> **Exercise directions**: Rewrite everything in the data from the line containing "Rendered at 1595 by 1063 pixels." down to the line containing "text_box ~341.3M [372, 767, 656, 825]", both lines included, as a JSON list of strings with one string per line and blank lines omitted.

> **Exercise inputs**:
-----

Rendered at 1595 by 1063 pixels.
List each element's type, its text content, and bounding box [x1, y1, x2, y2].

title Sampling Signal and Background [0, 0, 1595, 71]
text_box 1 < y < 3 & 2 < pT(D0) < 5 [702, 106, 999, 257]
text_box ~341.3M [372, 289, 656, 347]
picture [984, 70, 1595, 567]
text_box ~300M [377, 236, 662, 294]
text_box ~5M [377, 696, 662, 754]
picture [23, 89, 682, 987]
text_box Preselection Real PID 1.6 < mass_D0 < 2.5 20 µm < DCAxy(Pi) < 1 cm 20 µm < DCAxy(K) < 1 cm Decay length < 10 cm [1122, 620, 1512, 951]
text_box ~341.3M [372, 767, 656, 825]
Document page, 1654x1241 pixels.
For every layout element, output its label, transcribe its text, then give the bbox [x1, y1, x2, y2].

-----

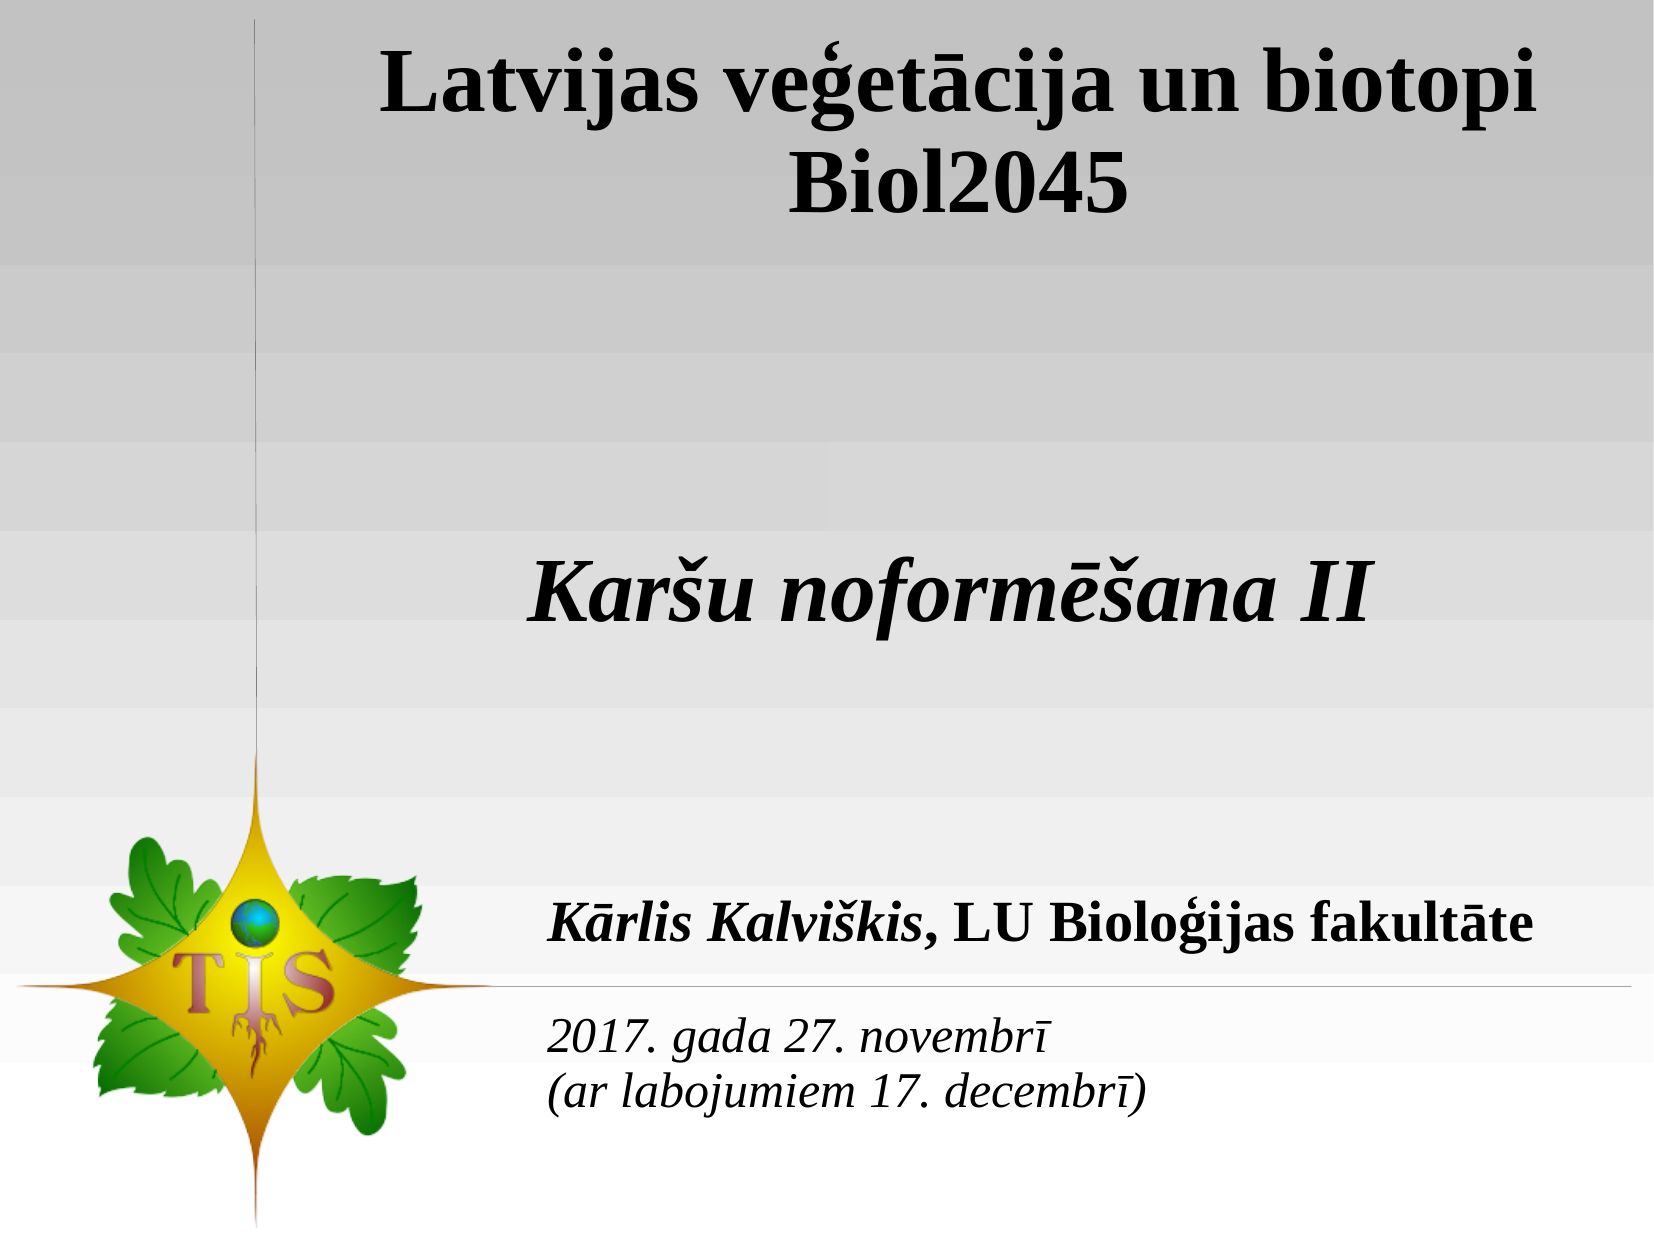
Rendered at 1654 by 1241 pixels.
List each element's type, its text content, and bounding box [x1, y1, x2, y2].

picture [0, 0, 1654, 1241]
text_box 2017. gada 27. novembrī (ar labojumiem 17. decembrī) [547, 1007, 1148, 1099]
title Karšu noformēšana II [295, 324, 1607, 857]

-----

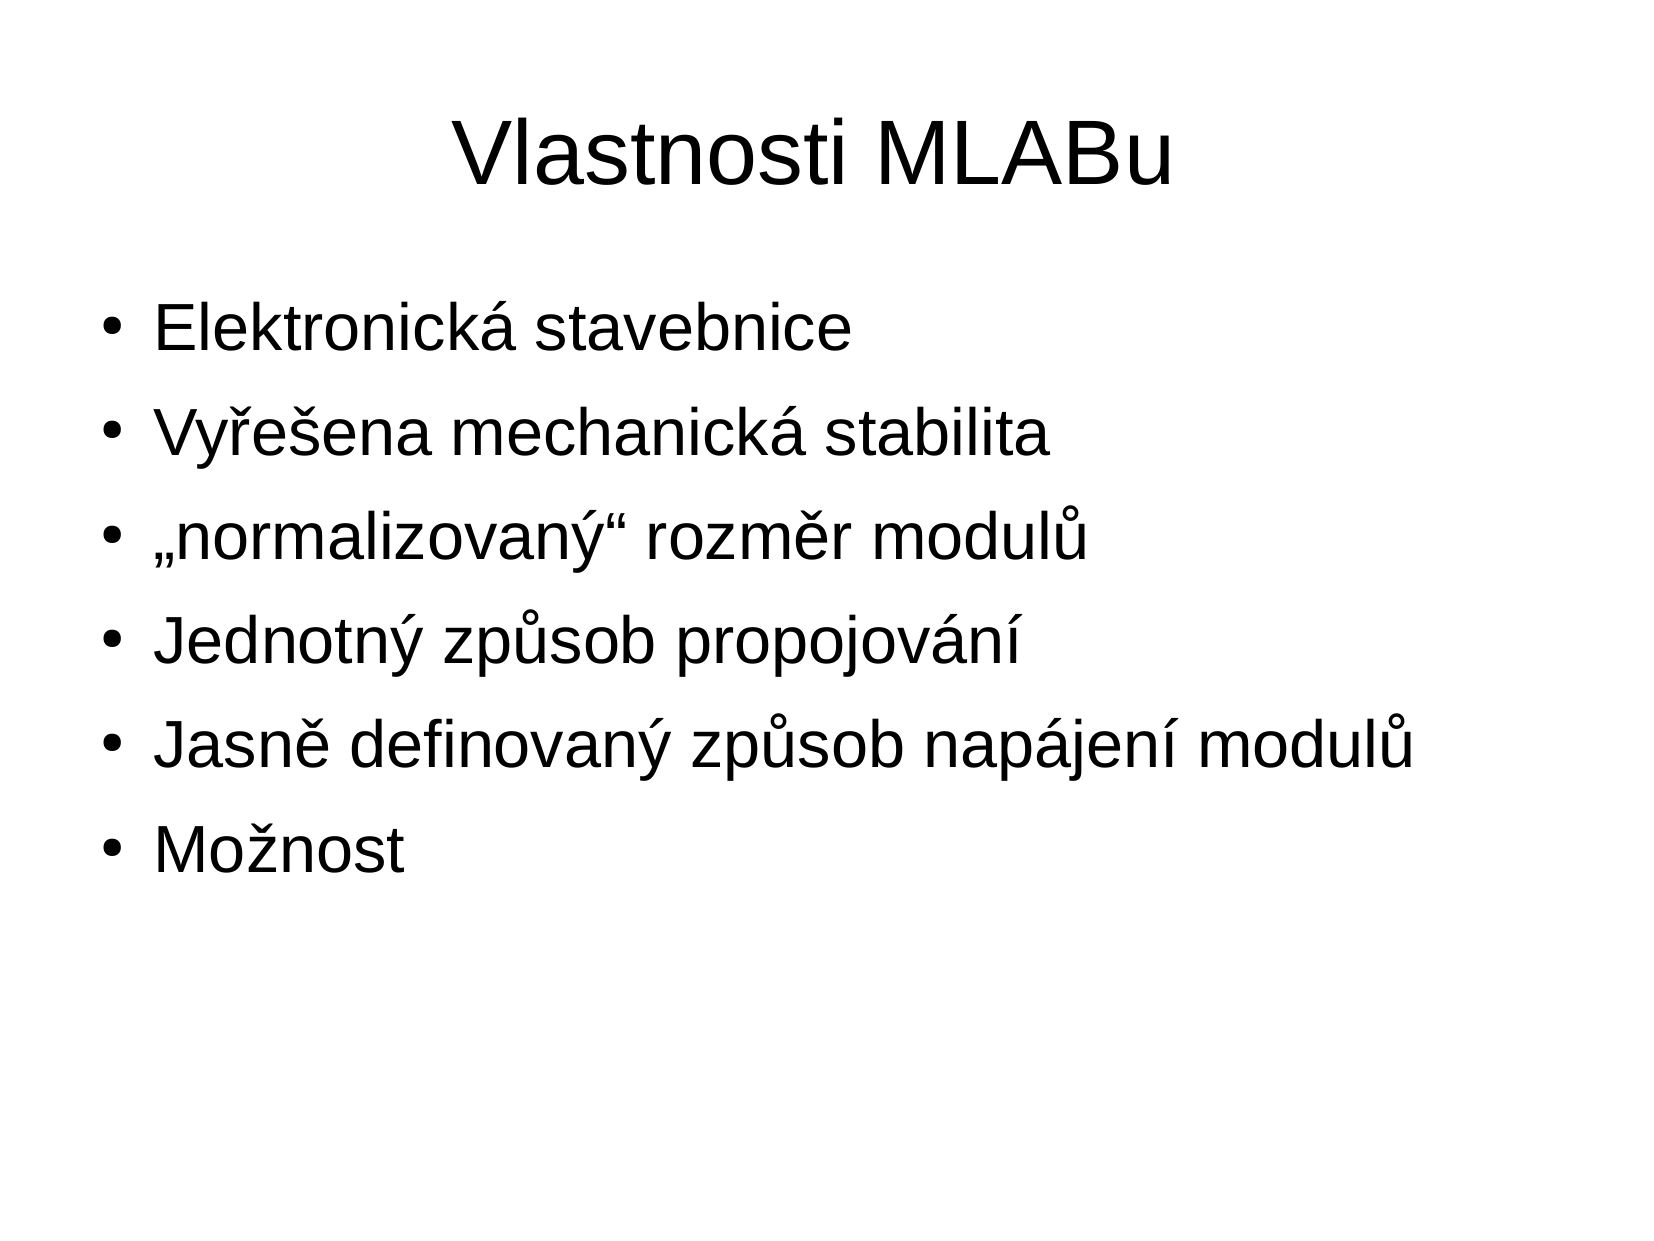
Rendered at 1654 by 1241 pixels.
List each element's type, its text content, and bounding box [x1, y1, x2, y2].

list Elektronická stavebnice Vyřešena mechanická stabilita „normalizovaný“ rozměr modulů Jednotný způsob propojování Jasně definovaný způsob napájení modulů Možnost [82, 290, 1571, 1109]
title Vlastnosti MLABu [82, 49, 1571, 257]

-----

> **Written reply**:
[
  "Rendered at 1595 by 1063 pixels.",
  "List each element's type, its text content, and bounding box [x1, y1, x2, y2].",
  "title Sampling Signal and Background [0, 0, 1595, 71]",
  "text_box 1 < y < 3 & 2 < pT(D0) < 5 [702, 106, 999, 257]",
  "text_box ~341.3M [372, 289, 656, 347]",
  "picture [984, 70, 1595, 567]",
  "text_box ~300M [377, 236, 662, 294]",
  "text_box ~5M [377, 696, 662, 754]",
  "picture [23, 89, 682, 987]",
  "text_box Preselection Real PID 1.6 < mass_D0 < 2.5 20 µm < DCAxy(Pi) < 1 cm 20 µm < DCAxy(K) < 1 cm Decay length < 10 cm [1122, 620, 1512, 951]",
  "text_box ~341.3M [372, 767, 656, 825]"
]